What you need to do:
If a record holds a picture, leave the picture out; return everything else exactly.

Information provided:
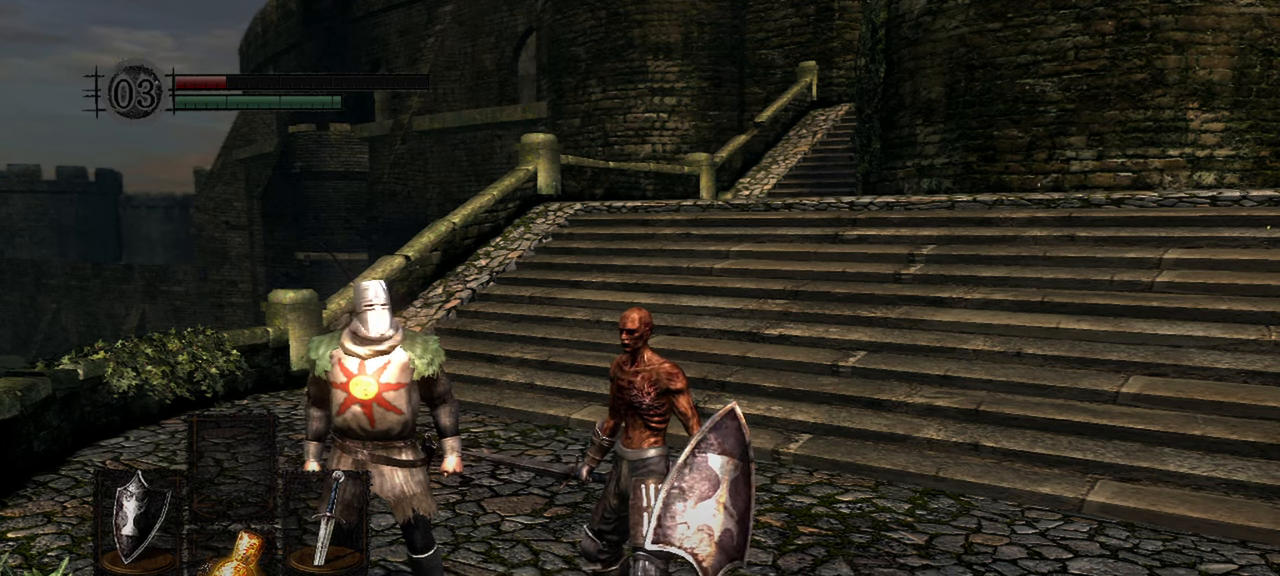
{"dt_ms": 500, "buttons": [], "left_stick": "center", "right_stick": "center", "events": []}
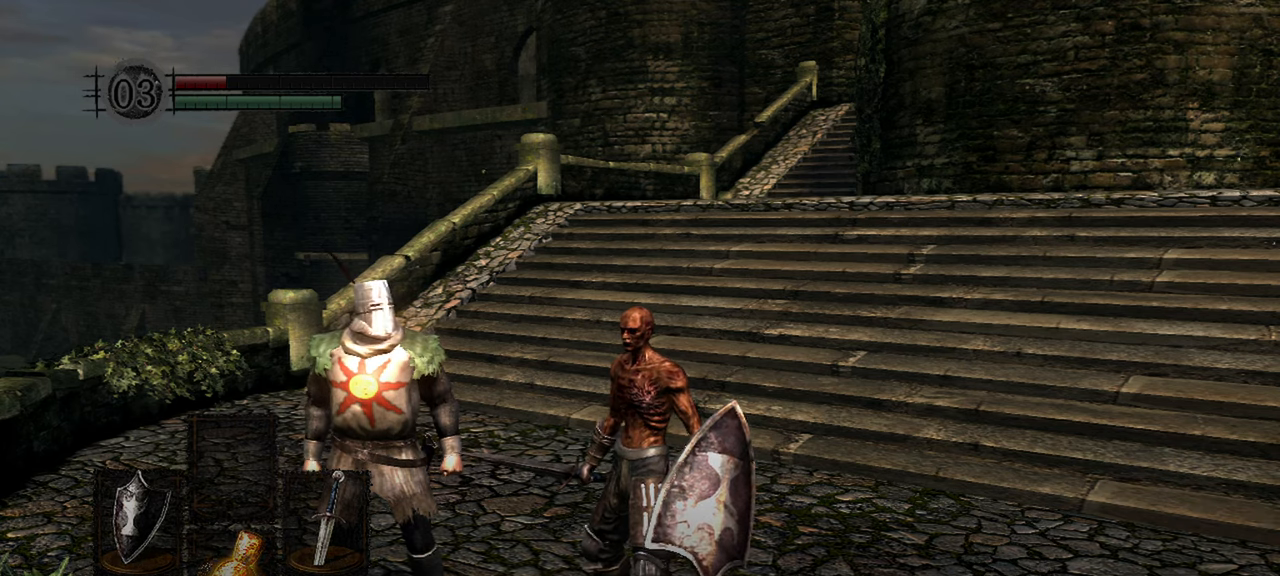
{"dt_ms": 500, "buttons": [], "left_stick": "center", "right_stick": "center", "events": []}
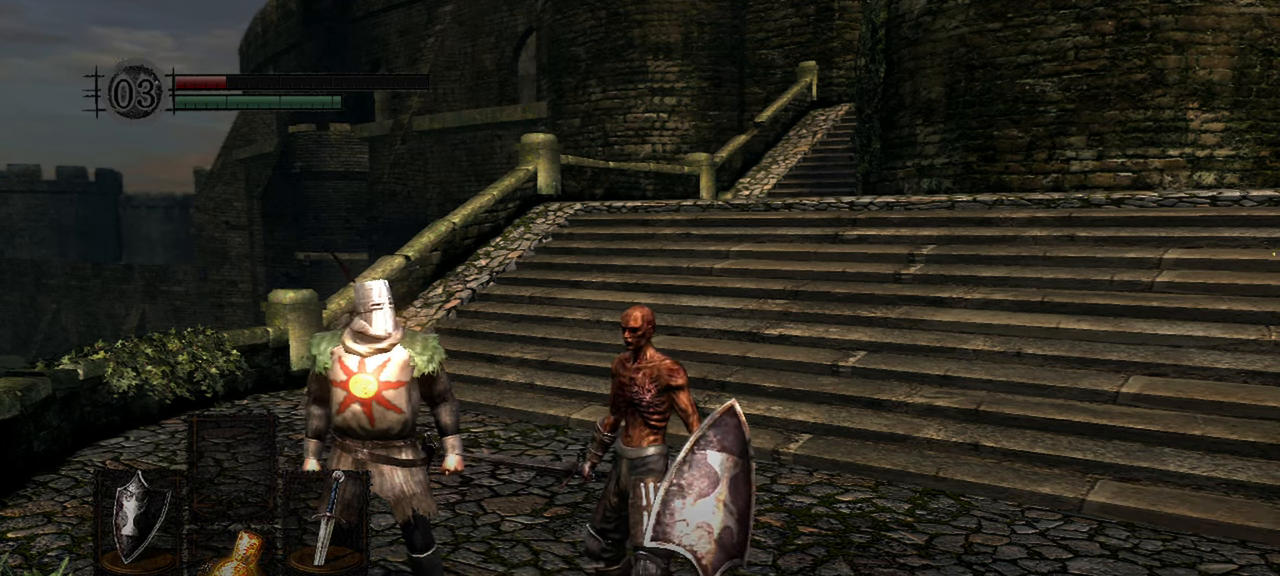
{"dt_ms": 500, "buttons": [], "left_stick": "center", "right_stick": "center", "events": []}
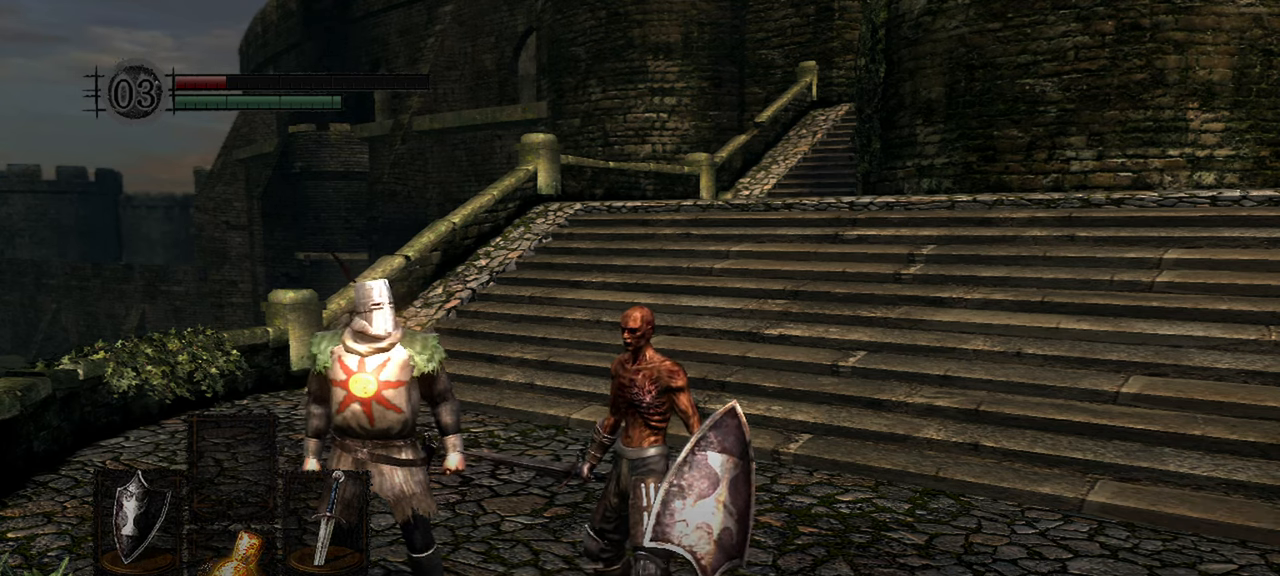
{"dt_ms": 500, "buttons": [], "left_stick": "center", "right_stick": "center", "events": []}
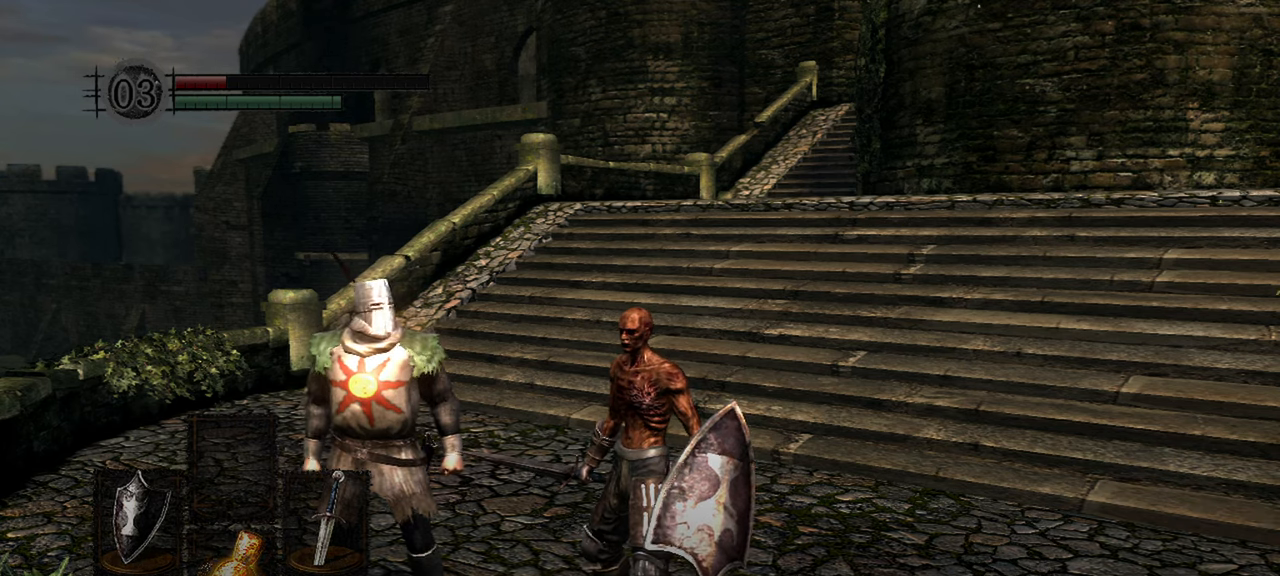
{"dt_ms": 500, "buttons": [], "left_stick": "center", "right_stick": "center", "events": []}
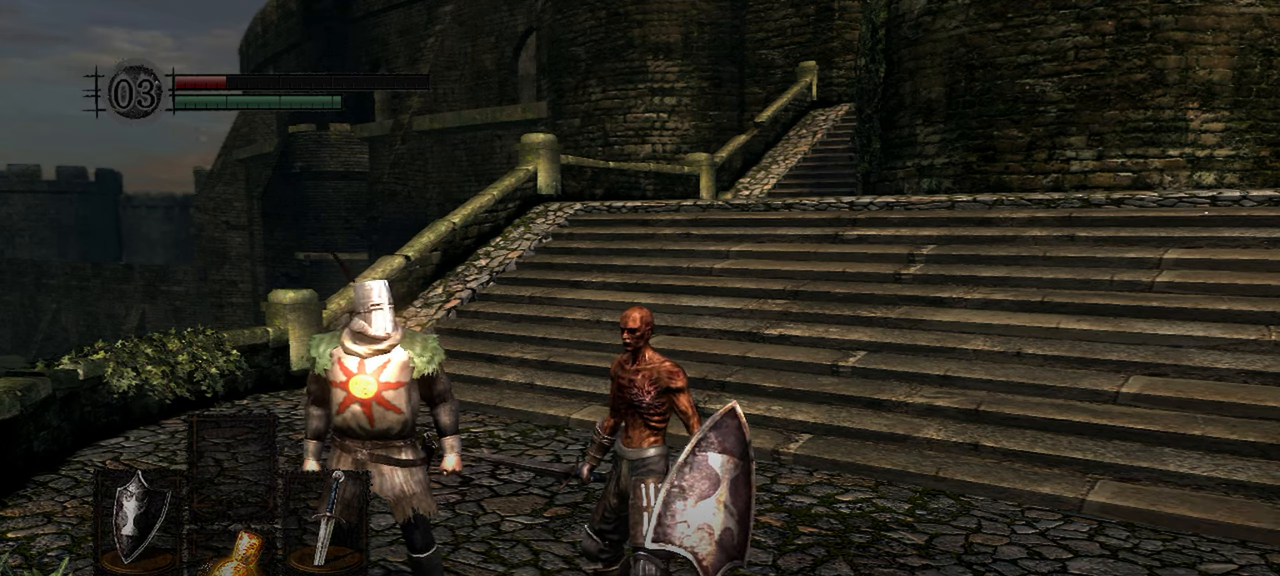
{"dt_ms": 500, "buttons": [], "left_stick": "center", "right_stick": "center", "events": []}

Output of the exercise:
{"dt_ms": 500, "buttons": [], "left_stick": "center", "right_stick": "center", "events": []}
{"dt_ms": 500, "buttons": [], "left_stick": "center", "right_stick": "center", "events": []}
{"dt_ms": 500, "buttons": [], "left_stick": "center", "right_stick": "center", "events": []}
{"dt_ms": 500, "buttons": [], "left_stick": "center", "right_stick": "center", "events": []}
{"dt_ms": 500, "buttons": [], "left_stick": "center", "right_stick": "center", "events": []}
{"dt_ms": 500, "buttons": [], "left_stick": "center", "right_stick": "center", "events": []}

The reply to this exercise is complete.